___ Task inputs

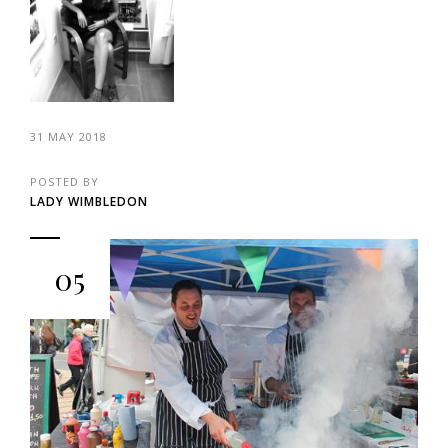
31 MAY 2018
POSTED BY
LADY WIMBLEDON
05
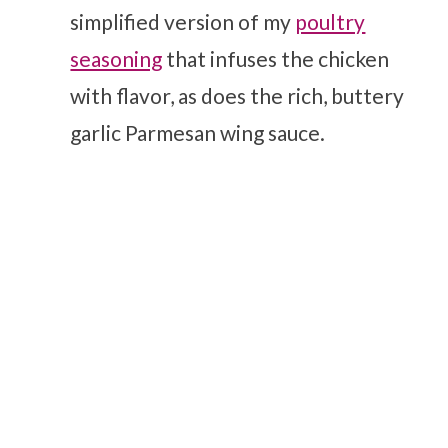
simplified version of my
poultry
seasoning
that infuses the chicken
with flavor, as does the rich, buttery
garlic Parmesan wing sauce.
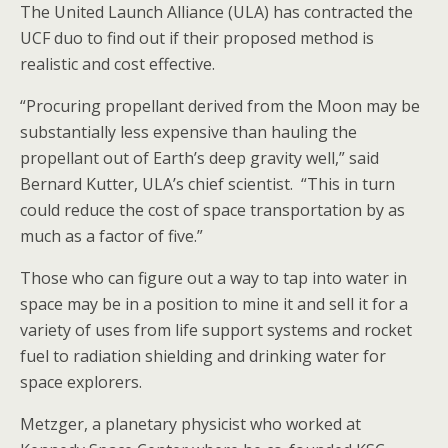
The United Launch Alliance (ULA) has contracted the
UCF duo to find out if their proposed method is
realistic and cost effective.
“Procuring propellant derived from the Moon may be
substantially less expensive than hauling the
propellant out of Earth’s deep gravity well,” said
Bernard Kutter, ULA’s chief scientist. “This in turn
could reduce the cost of space transportation by as
much as a factor of five.”
Those who can figure out a way to tap into water in
space may be in a position to mine it and sell it for a
variety of uses from life support systems and rocket
fuel to radiation shielding and drinking water for
space explorers.
Metzger, a planetary physicist who worked at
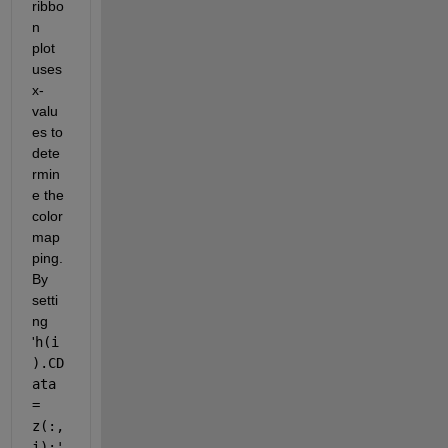
ribbo
n 
plot 
uses 
x-
valu
es to 
dete
rmin
e the 
color 
map
ping. 
By 
setti
ng 
'
h(i
).CD
ata 
= 
z(:, 
i);'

______

Task objective – Which lines of the records above contain the word "water"? Report each one.

Solution to the problem –
Those who can figure out a way to tap into water in
fuel to radiation shielding and drinking water for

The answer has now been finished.